Some purists argue that the homegrown, DIY aesthetic of early records like The Big Come Up and Thickfreakness disappeared with The Black Keys' two most recent releases, Attack and Release and Brothers. And yes, in the back half of The Aughts, the duo did in fact climb out of the home studios, dank basements and abandoned factories that they called home for so long.

They began incorporating auxiliary instrumentation and the more refined production techniques of noted producer and performer Danger Mouse, who's known for his work with Beck, Gorillaz, MF Doom and Sparklehorse and as Cee Lo Green's counterpart in Gnarls Barkley. Auerbach released a solo record, 2009's Keep It Hid, and produced stellar records and singles for artists like former Tennessean Jessica Lea Mayfield and Nashville's own (by way of Los Angeles) The Ettes.

Carney, meanwhile, formed and played bass for the band Drummer and established a label called Audio Eagle Records, through which he released albums for bands like Houseguest and Knoxville's Royal Bangs. Carney and Auerbach even participated in a collaborative rap-rock outfit, Blakroc, whose eponymous 2009 debut featured contributions from hip-hop heavyweights like Raekwon, RZA and the late, great Ol' Dirty Bastard of Wu Tang Clan, along with Roc-A-Fella Records co-founder Damon Dash.

But what some see as The Black Keys turning their backs on the unrefined production techniques and aesthetic that made them stand out, others see as evolution.

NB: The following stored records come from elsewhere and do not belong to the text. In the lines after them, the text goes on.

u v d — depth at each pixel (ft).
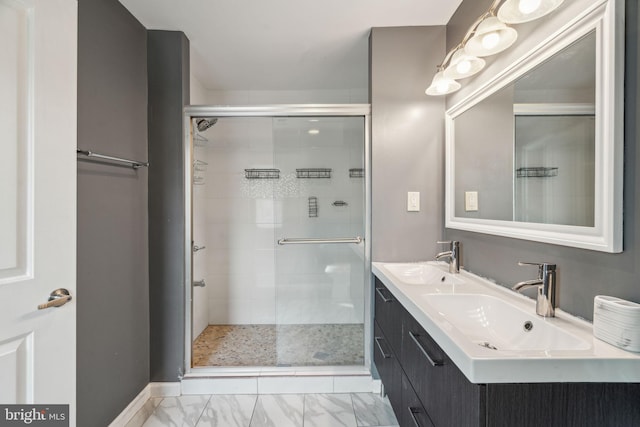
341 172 7.43
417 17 6.14
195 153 8.34
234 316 10.00
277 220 7.62
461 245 5.84
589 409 2.35
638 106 2.61
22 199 3.14
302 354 7.31
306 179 7.58
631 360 2.34
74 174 3.69
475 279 4.97
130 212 5.92
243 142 9.66
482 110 5.01
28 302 3.17
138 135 6.23
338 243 7.45
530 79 3.85
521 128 4.04
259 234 9.93
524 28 3.99
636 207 2.61
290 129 7.60
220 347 8.40
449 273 5.45
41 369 3.30
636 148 2.62
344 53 7.54
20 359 3.12
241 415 5.91
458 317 3.96
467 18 5.48
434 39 6.45
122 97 5.68
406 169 6.56
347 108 6.82
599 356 2.36
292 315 7.47
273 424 5.65
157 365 6.60
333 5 5.72
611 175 2.73
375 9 5.86
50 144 3.40
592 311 3.03
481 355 2.36
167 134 6.61
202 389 6.63
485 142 4.91
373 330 6.80
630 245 2.65
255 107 6.94
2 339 2.96
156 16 6.02
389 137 6.56
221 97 9.89
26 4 3.15
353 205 7.34
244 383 6.64
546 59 3.54
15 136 3.07
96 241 4.96
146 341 6.45
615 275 2.78
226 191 9.80
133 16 6.00
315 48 7.31
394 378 4.82
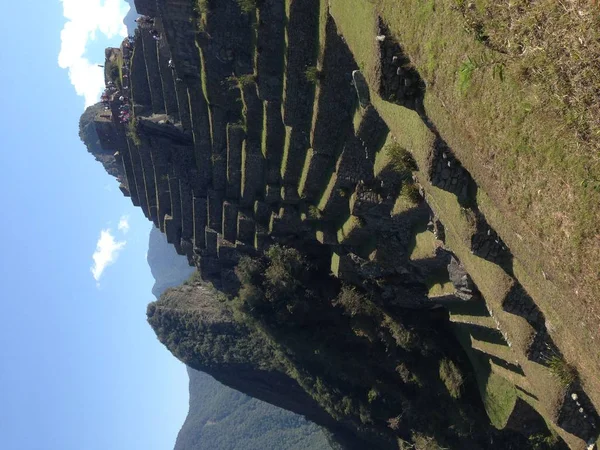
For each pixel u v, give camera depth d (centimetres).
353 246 2822
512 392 2567
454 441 3634
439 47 1039
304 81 2162
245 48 2477
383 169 1875
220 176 3334
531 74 820
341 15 1614
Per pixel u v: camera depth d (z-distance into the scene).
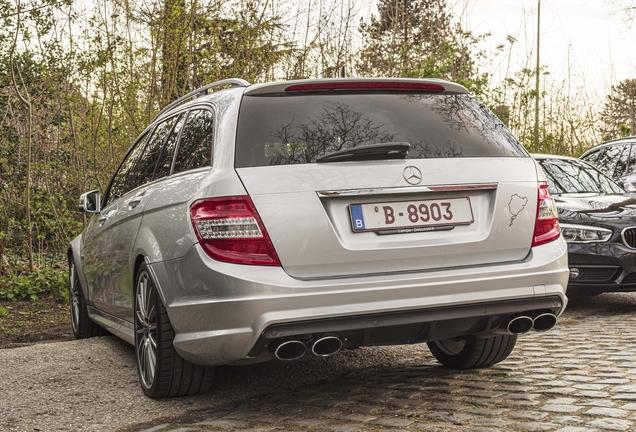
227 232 3.53
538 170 4.05
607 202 7.54
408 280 3.56
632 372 4.36
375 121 3.87
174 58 10.54
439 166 3.77
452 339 4.71
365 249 3.57
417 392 4.18
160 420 3.94
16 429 3.91
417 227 3.67
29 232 9.84
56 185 11.09
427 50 12.80
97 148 10.95
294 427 3.61
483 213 3.82
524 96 13.50
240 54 10.76
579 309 7.57
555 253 3.91
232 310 3.46
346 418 3.71
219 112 3.99
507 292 3.73
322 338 3.47
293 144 3.70
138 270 4.45
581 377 4.30
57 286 9.13
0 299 8.91
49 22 9.98
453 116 4.09
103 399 4.42
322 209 3.55
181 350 3.85
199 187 3.72
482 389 4.16
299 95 3.93
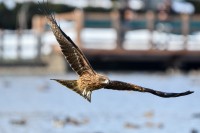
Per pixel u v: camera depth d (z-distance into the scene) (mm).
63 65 92750
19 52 97125
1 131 34844
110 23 97375
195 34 100062
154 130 36344
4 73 95562
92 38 96500
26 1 124500
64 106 52281
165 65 97438
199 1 135250
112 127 37219
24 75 93375
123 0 101812
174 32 100062
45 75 93062
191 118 43312
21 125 37500
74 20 97438
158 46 98438
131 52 94688
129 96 65625
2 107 50719
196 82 78625
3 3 129375
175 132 35750
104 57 94500
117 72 97312
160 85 73375
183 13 109750
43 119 41250
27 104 53875
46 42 97438
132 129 36406
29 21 123812
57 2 129875
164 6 103938
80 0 131125
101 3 130750
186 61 96688
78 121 38688
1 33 97688
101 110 49219
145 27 99250
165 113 47062
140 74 94125
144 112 47750
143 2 125000
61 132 34500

Their work with Danger Mouse produced fleshed-out, hook-laden rock numbers like Attack and Release's "Strange Times" and Brothers' "Tighten Up." These songs feature the same powerful vocal melodies, accessible lyrical content and dynamic influence as the early numbers, but with a keener ear for production.

In that regard, Brothers was a huge breakthrough. From thumping, mid-tempo barnburners like "Howlin' for You" and "Next Girl" to rich, soul-inflected cuts like "Never Gonna Give You Up" and "I'm Not the One," Brothers adds nuance to the earlier records' blunt force. Auerbach's vocals are nimble and evocative, from guttural, heart-wrenching howls to pensive falsetto stabs. Carney's drumming is more organic and dynamic than ever, supplementing instrumentation that borrows as much from old Stax and Volt artists as their past releases borrowed from Delta blues.

"It's kind of interesting that [their move to Nashville] happened to coincide with their first record to kind of get huge," says Michael Carney, Patrick's brother, The Black Keys' art director, and the proud owner — well, as soon as it shows up in the mail — of a brand-new Grammy for his work on Brothers' flatly literal and heat-sensitive package design.

"I look at it as kind of a new chapter in the story of The Black Keys," he explains. "You get to a point where you realize what you're inputting into your brain or your eyes or your ears is influencing what you're outputting. Your environment influences what you do. A lot. I think Dan and Pat know that."